Über das OpenAI Daybreak Defense Network wird Frontier AI über den gesamten Sicherheitslebenszyklus hinweg eingesetzt, um Unternehmen dabei zu helfen, nachgewiesene Risiken zu identifizieren, schneller zu handeln, ihre Sicherheitsabläufe stärker zu automatisieren und letztendlich mehr Angriffe zu verhindern.

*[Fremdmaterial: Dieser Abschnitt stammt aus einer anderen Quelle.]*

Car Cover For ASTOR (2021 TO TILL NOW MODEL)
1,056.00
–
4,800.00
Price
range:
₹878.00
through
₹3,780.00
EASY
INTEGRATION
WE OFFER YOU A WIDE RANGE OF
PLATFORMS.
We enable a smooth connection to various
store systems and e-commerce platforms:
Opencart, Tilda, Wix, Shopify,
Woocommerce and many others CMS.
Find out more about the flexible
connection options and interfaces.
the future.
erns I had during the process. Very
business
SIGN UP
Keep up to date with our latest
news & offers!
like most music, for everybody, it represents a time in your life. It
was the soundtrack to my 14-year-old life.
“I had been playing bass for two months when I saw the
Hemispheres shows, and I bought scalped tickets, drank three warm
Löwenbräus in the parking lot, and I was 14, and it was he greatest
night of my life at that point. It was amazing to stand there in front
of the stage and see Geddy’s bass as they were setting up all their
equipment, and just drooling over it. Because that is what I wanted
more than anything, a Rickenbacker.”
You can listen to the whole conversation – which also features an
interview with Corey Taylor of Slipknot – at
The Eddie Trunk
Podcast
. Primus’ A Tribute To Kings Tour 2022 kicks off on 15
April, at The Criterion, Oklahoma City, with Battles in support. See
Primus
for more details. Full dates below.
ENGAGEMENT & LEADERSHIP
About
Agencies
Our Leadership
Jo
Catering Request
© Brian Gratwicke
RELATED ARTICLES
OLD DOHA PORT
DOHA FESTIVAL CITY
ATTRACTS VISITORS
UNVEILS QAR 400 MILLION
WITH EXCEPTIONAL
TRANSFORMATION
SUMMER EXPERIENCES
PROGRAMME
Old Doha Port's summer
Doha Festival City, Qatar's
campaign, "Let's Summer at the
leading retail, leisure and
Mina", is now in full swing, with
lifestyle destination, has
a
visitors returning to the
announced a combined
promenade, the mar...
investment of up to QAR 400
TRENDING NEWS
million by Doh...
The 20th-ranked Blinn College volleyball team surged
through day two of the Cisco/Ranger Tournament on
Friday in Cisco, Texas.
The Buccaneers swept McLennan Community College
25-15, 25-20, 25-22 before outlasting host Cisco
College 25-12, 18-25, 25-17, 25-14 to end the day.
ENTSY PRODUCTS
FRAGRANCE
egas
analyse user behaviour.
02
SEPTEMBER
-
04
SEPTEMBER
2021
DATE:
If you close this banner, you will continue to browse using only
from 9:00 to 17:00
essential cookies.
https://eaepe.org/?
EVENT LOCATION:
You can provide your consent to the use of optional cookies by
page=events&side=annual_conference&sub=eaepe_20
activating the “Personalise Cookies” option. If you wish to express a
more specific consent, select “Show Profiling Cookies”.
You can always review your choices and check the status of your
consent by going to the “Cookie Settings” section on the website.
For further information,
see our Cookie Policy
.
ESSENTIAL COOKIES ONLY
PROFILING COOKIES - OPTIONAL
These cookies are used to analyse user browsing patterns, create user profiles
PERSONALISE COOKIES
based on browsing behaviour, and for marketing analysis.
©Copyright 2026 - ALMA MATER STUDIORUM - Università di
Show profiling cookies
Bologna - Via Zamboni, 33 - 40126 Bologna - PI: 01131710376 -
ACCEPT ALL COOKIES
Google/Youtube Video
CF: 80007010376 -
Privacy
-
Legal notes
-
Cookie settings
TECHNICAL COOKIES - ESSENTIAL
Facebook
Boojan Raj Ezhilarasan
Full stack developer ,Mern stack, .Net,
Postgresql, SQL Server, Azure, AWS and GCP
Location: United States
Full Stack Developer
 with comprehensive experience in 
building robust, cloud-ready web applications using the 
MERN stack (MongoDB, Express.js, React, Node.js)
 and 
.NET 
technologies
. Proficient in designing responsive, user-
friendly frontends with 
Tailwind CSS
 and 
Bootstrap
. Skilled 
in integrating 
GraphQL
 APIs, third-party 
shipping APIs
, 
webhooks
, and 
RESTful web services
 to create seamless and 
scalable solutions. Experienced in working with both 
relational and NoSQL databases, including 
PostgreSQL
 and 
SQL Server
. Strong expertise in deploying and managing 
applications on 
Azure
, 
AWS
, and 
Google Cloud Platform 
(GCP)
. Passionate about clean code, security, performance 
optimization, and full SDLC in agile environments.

Bei diesen Einführungen wird ein schrittweiser Ansatz verfolgt. Einige Funktionen sind bereits heute im Produktivbetrieb, andere befinden sich in der Entwicklung und werden mit Designpartnern getestet, und weitere werden folgen, sobald die Technologie Fortschritte macht. Was sie alle verbindet, ist in jedem Fall dieselbe Vorgehensweise: zu steuern, was das Modell sehen darf, einzuschränken, worauf es reagieren darf, zu testen und zu verifizieren, was es produziert, und erst dann zuzulassen, dass es im Rahmen genehmigter Sicherheitsworkflows mehr Aufgaben übernimmt.

Wenn Frontier AI-Modelle immer leistungsfähiger werden, muss das Ziel sein, diese Fortschritte in Sicherheitsergebnisse umzusetzen, denen Unternehmen vertrauen können. Dies ermöglicht es die Möglichkeiten der KI kontinuierlich zu erweitern und gleichzeitig die für die Unternehmenssicherheit erforderlichen Kontrollen aufrechtzuerhalten.

Fazit

Die Zusammenarbeit mit OpenAI erstreckt sich auf zwei Ebenen: Es gilt wegweisende KI zu nutzen, um den Schutz von Unternehmen zu stärken, und KI-Technologien sicher einzuführen und zu nutzen. Dadurch, dass KI sich zunehmend von der Beantwortung von Fragen hin zum Schreiben von Code, dem Betrieb von Unternehmensagenten und dem Ausführen von Aktionen entwickelt, gewinnen beide Seiten dieser Beziehung zunehmend an Bedeutung. KI-Sicherheit muss Schritt halten. Es gilt Fortschritte in der KI kontinuierlich zu nutzen, um die Prävention zu verbessern, Sicherheitsabläufe zu beschleunigen und Sicherheitssysteme in die Lage zu versetzen, einen größeren Teil der Komplexität selbst zu bewältigen.

Das Ziel ist, Unternehmen das Vertrauen zu geben, die Möglichkeiten der KI zu nutzen und gleichzeitig vor sich ständig weiterentwickelnden Risiken geschützt zu bleiben. Durch die Zusammenarbeit mit OpenAI wird modernste KI für Sicherheitsverantwortliche eingesetzt und Unternehmen geholfen, diese sicher zu nutzen.